In the Southern United States cuisine, brown gravy is the name given to a type of gravy made from the drippings of roasted meat. These drippings are mixed with vegetables and vegetable stock and thickened with flour or cornstarch.
Though it may seem like gravy and meat are inseparable, vegetarian and vegan gravy alternatives are available nowadays without giving up on the taste at all. The trick for doing this the vegan way is using veggie broth instead of beef/chicken stock and vegetable fats such as oil and margarine instead of butter. Here are some options:
Vegetable gravy or vegetarian gravy is a type of gravy made entirely with boiled or roasted vegetables. You can make this one by using any combination of vegetables, vegetable broth (or stock), flour and butter. If you want to make this vegan, replace the butter with oil or margarine.
Mushroom gravy can be made by cooking mushrooms in oil until they become soft and start to caramelize. Then you can add onions and garlic and fry this mixture over high heat until the flour comes in. You then add the veggie broth and cook everything until well combined. Last but not least, you mash the vegetables until you reach a creamy consistency.
Onion gravy is another vegetarian/vegan alternative, made using the same principles as the one above.
Nowadays, you can also find instant gravy in the form of granules, which is suitable for both vegetarians and vegans, so you won’t miss anything.

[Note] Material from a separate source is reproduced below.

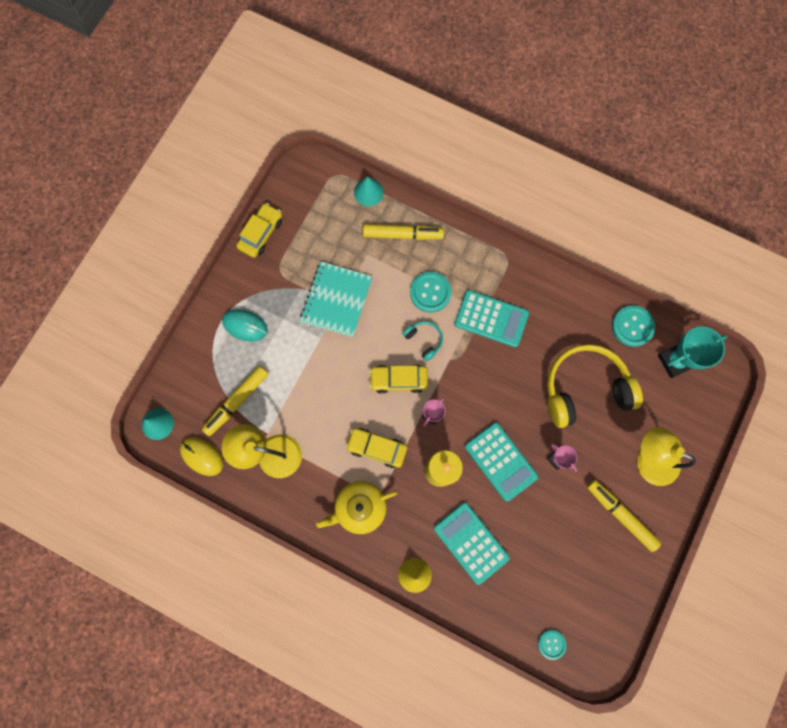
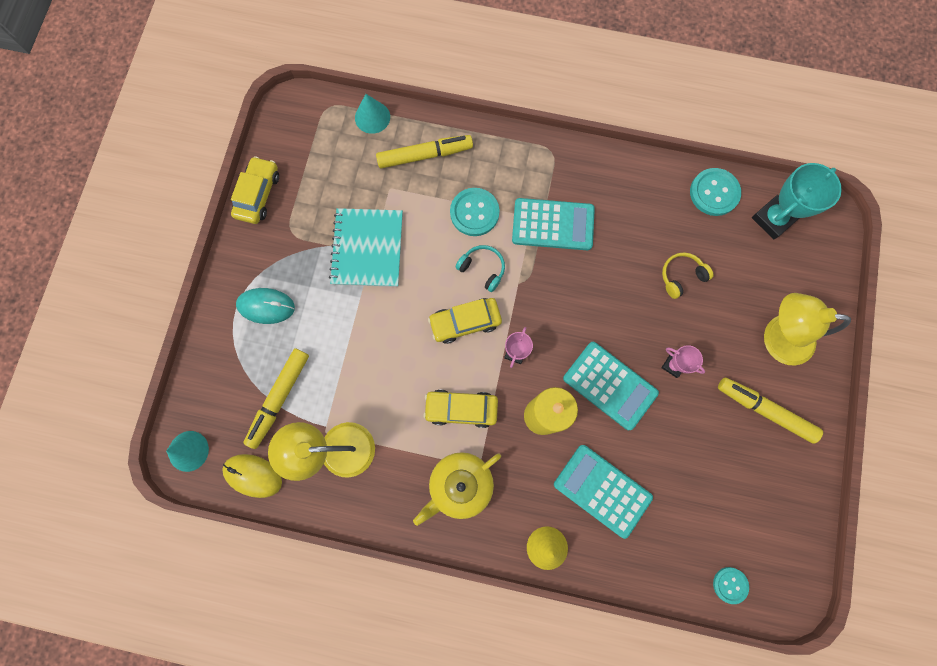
camera: 15 degrees left, 0 degrees up
(584, 388) = (681, 276): yellow headphones -> yellow headphones, size x0.44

However, a homemade gravy will always taste better than an instant one, so if you have some spare time to experiment in the kitchen, you will not regret it for sure!
Today I want to teach you how to create the most delicious vegan gravy at home, using dried wild porcini mushrooms and Chanterelle mushrooms! Super easy and extremely delicious!
- 1/2 cup dried wild Porcini mushrooms
- 1 cup Chanterelle mushrooms, washed
- 2 Tbsp olive oil
- 2 medium onions, chopped
- 3 cloves garlic, crushed
- 2 cups veggie broth
- 1 Tbsp tomato paste
- 2 Tbsp tapioca starch
- 1 Tbsp sea salt
- 1 tsp fresh black pepper
- a few sprigs of thyme and rosemary
- 1 bay leaf
- Add Porcini mushrooms to a bowl and cover with 3 cups of water.
- Soak for about an hour.
- Heat the olive oil in a medium skillet over medium heat.
- Add the chopped onions and cook for three minutes or until translucent.
- Add the garlic and cook for one minute.
- Pour 1/4 cup broth into the pan and continue to cook.
- Add the bay leaf.
- Add the Chanterelle mushrooms and cook for approximately 10 minutes.
- Stir in the tomato paste.
- Add the Porcini mushrooms and the water they soaked into the pan.
- Add the rest of the broth, rosemary, and thyme and bring to a boil.
- Reduce the heat to low and cook for 15 minutes.
- Pour the cooked mixture through a strainer into another bowl.
- Add the tapioca starch and stir well.
- Return the bowl to a low heat.
- Keep stirring until the gravy begins to thicken. Add the salt and pepper and stir for another minute.
- Serve with potato puree, veggies or any of your favorite dish.